■ **TO-DO ITEM A**
Rewrite part of the m2m library page, swapping "device servers" for "edge servers": begin at the words "It uses a FaaS" and stop after "for client consumption.".
■ **TO-DO ITEM B**
According to the m2m library page, what must users do before they can use the library?

■ **PASSAGE TO READ**
++++++++++

It uses a FaaS (Function-as-a-Service) API also called serverless allowing anyone to easily create, prototype and test applications in IoT, telematics, data acquisition, process automation and a lot more.

You can deploy multiple private device servers on the fly from anywhere without the usual heavy infrastructure involved in provisioning an on-premise physical servers. Your device servers will be instantly available and accessible through its user-assigned device id from your client applications.

You can set multiple Channel, HTTP and GPIO ( for Raspberry Pi devices ) resources on your remote device for client consumption.

Access to clients and devices is restricted to authenticated and authorized users only. All communications traffic between clients and devices are fully encrypted using TLS.

To use this library, users will need to register with node-m2m.

Start your first m2m application using the quick tour guide.

Table of contents

  1. Supported Platform
  2. Node.js version requirement
  3. Installation
  4. Quick Tour
    1. Capturing and Watching Data
    2. Raspberry Pi Remote Control
    3. Capturing Data from Remote C/C++ Application through IPC (inter-process communication)
    4. m2m integration with http web application
    5. m2m integration with websocket application
  5. Device Orchestration
  6. Using the Browser Interface
  7. API

Supported Platform

  • Raspberry Pi Models: B+, 2, 3, Zero & Zero W, Compute Module 3, 3B+, 3A+, 4B (generally all 40-pin models)
  • Linux
  • Windows
  • Mac

Node.js version requirement

  • Node.js versions: 10.x, 11.x, 12.x, 14.x, 16.x. Ideally the latest LTS version.

Installation

$ npm install m2m

Raspberry Pi peripheral access (GPIO, I2C, SPI and PWM).

For projects requiring raspberry pi peripheral access such as GPIO, I2C, SPI and PWM, you will need to install array-gpio module.

++++++++++

■ **DATA RECORDS**

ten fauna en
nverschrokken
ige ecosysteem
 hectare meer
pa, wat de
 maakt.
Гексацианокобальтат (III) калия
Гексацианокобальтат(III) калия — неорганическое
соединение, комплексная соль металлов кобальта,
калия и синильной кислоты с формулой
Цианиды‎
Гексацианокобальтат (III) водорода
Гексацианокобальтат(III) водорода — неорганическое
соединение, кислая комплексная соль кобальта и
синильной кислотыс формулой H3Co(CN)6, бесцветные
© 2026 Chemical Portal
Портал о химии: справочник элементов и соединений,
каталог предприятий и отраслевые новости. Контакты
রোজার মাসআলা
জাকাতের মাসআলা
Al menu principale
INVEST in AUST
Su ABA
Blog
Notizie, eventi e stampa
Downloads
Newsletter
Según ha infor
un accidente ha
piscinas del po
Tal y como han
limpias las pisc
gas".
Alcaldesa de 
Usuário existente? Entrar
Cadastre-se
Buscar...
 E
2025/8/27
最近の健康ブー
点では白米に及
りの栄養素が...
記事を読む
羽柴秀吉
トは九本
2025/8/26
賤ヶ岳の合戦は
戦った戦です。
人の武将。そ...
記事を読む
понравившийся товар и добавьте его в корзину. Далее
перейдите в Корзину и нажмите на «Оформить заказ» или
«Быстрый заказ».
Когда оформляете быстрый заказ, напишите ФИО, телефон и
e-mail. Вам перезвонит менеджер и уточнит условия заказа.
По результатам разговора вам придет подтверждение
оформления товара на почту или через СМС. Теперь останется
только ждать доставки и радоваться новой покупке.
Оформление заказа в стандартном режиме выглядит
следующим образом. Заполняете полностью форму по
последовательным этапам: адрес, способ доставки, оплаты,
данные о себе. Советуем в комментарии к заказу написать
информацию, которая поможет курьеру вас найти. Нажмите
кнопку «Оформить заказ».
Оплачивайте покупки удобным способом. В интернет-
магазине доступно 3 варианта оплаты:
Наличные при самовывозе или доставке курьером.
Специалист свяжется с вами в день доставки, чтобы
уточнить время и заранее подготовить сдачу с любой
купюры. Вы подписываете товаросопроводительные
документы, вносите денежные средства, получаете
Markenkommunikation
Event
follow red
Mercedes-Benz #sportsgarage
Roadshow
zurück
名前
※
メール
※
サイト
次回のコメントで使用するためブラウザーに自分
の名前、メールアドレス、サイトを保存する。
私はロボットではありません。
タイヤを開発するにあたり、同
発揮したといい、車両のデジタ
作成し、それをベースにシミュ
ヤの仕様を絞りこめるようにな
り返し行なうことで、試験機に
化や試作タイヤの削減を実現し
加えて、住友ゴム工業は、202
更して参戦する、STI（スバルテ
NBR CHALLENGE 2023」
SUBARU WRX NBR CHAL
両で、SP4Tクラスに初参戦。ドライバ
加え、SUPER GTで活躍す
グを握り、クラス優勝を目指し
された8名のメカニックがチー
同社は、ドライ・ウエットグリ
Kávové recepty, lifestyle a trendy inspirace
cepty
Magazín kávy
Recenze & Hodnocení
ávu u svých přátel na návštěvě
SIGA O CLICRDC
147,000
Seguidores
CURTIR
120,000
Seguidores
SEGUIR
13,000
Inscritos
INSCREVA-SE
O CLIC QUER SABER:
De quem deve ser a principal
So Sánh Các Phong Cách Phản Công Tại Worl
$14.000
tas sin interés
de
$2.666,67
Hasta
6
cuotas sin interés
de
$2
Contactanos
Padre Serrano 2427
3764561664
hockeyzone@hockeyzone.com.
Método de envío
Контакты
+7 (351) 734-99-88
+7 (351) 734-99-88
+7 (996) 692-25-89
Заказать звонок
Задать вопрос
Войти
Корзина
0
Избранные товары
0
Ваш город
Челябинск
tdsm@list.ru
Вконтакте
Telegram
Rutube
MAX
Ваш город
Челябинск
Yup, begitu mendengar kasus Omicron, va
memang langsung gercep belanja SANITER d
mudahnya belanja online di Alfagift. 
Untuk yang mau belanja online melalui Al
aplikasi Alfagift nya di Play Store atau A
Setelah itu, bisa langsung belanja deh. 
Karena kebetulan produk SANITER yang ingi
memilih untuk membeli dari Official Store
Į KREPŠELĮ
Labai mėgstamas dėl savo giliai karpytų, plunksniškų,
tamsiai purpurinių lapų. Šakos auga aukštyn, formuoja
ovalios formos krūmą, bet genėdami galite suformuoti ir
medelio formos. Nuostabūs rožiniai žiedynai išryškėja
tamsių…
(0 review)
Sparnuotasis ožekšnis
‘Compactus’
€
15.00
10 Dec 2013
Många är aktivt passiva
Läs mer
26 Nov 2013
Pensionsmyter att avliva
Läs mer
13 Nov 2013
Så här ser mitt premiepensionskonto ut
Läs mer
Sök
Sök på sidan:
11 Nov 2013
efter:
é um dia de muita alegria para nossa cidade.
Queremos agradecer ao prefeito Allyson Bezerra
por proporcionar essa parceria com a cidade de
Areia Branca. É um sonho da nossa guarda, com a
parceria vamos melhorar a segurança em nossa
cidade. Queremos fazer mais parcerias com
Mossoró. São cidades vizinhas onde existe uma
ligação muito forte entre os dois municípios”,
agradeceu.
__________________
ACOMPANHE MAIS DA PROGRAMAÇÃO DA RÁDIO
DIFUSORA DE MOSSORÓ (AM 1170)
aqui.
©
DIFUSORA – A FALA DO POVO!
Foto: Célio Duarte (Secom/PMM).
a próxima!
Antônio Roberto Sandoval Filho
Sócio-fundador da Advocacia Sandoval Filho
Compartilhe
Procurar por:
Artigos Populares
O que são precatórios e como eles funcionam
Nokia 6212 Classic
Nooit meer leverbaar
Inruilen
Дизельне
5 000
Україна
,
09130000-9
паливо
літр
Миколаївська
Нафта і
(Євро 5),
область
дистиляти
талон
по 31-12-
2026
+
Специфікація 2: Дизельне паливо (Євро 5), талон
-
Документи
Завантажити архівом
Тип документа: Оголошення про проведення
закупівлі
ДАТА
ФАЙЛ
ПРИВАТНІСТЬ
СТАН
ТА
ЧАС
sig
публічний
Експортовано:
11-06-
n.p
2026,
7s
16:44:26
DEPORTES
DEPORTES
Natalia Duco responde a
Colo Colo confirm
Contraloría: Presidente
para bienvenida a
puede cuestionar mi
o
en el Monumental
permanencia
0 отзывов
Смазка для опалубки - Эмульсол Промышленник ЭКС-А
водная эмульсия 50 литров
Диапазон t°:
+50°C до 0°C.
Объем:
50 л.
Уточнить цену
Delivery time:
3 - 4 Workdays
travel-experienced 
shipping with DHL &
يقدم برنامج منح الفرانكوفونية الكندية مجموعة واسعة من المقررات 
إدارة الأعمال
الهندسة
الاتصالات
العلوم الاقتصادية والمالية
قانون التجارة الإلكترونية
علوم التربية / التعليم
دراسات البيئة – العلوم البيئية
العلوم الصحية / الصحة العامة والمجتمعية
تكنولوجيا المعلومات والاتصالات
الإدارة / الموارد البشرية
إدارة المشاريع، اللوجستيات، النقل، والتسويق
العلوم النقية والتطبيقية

++++++++++

■ **WRITTEN REPLY A**
It uses a FaaS (Function-as-a-Service) API also called serverless allowing anyone to easily create, prototype and test applications in IoT, telematics, data acquisition, process automation and a lot more.

You can deploy multiple private edge servers on the fly from anywhere without the usual heavy infrastructure involved in provisioning an on-premise physical servers. Your edge servers will be instantly available and accessible through its user-assigned device id from your client applications.

You can set multiple Channel, HTTP and GPIO ( for Raspberry Pi devices ) resources on your remote device for client consumption.

■ **WRITTEN REPLY B**
They must register with node-m2m.